**Набор заданий:**
(1) Пожалуйста, определите, согласуются ли с текстом о тренинге творческой психотехники утверждения (a) «многим упражнениям почти шестьдесят лет», (b) «упражнения уже собраны воедино и выстроены в методической последовательности» и (c) «автор ставит перед собой цель в одиночку решить эту задачу». На каждое ответьте «да» или «нет» и приведите решающие слова текста в точной цитате.
(2) Продолжите текст о тренинге творческой психотехники, начав сразу после его последнего предложения.

**Текстовый блок:**
:::

РАЗВИТИЕ ТВОРЧЕСКИХ ЗРИТЕЛЬНЫХ ВОСПРИЯТИИ 1 страница



Стр 54 ОТ АВТОРА

Эта книга о том, что такое тренинг творческой психотехники и как тренируются творческие навыки актера.

Упражнения, помогающие актеру находить верное творческое самочувствие, развивающие и совершенствующие актерский «аппа­рат» — его творческое внимание, воображение и фантазию,— эти упражнения давно используются театральной педагогикой. Они возникли в педагогической практике К. С. Станиславского, В. И. Немировича-Данченко и их учеников, преподававших в студиях Художе­ственного театра. Многим из этих широко известных упражнений почти шесть десятков лет. Однако до сих пор они не собраны воедино, не расположены в определенной методической последовательности, не осмыслены с современных научных позиций. Эта важная задача, конечно, не может быть решена единоличными усилиями, и автор настоящей работы не ставит перед собой таких широких целей. Единственное его стремление—привлечь внимание творческих ра­ботников: актеров», режиссеров и участников художественной само­деятельности к одной из важнейших сторон формирования творче­ской индивидуальности, к тренировке технических элементов творче­ского процесса и наметить один из возможных ее путей.

:::

**Исходные записи:**
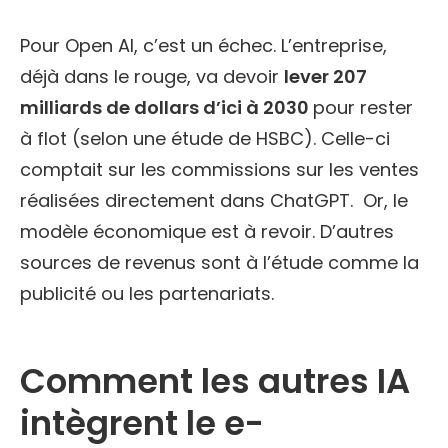
Pour Open AI, c’est un échec. L’entreprise,
déjà dans le rouge, va devoir
lever 207
milliards de dollars d’ici à 2030
pour rester
à flot (selon une étude de HSBC). Celle-ci
comptait sur les commissions sur les ventes
réalisées directement dans ChatGPT. Or, le
modèle économique est à revoir. D’autres
sources de revenus sont à l’étude comme la
publicité ou les partenariats.
Comment les autres IA
intègrent le e-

:::

**Ответы по заданиям:**
(1)
(a) Да: «Многим из этих широко известных упражнений почти шесть десятков лет».
(b) Нет: «Однако до сих пор они не собраны воедино, не расположены в определенной методической последовательности».
(c) Нет: «автор настоящей работы не ставит перед собой таких широких целей».

(2)
Вступительный раздел книги посвящен разбору значения тре­нинга и его места в процессе обучения актера. Второй раздел, основ­ной, содержит двести два упражнения, тренирующих некоторые творческие навыки и умения.

В третьем, дополнительном разделе читателю, интересующемуся вопросами психофизиологии творчества, предлагаются заметки по теории тренинга, в его связи с ведущими положениями современной психофизиологии.

Автор использовал многолетний опыт работы ряда театральных мастерских Ленинградского института театра, музыки и кинемато­графии, в частности мастерской, руководимой доцентом Т. Г. Сойниковой. Ее богатый педагогический опыт отражен во многих упраж­нениях сборника. Ценные советы дали также М. О. Кнебель и Б. Г. Ананьев. Им—искренняя признательность автора.

 

Воспитание актера и задачи тренинга.

 

«Чувство явится у Вас само собою; за ним не бегайте; бегайте за тем как бы стать властелином себя».

Из письма Н. В. Гоголя М. С. Щепкину

Учеников театральных школ, участников художест­венной самодеятельности подчас предупреждают на пер­вом же занятии:

— Научить играть нельзя! Театр—не кирпичный за­вод, на котором имеются точные рецепты изготовления кирпичей. Рецептов для создания ролей не существует. Станете ли вы хорошими актерами, мы не знаем.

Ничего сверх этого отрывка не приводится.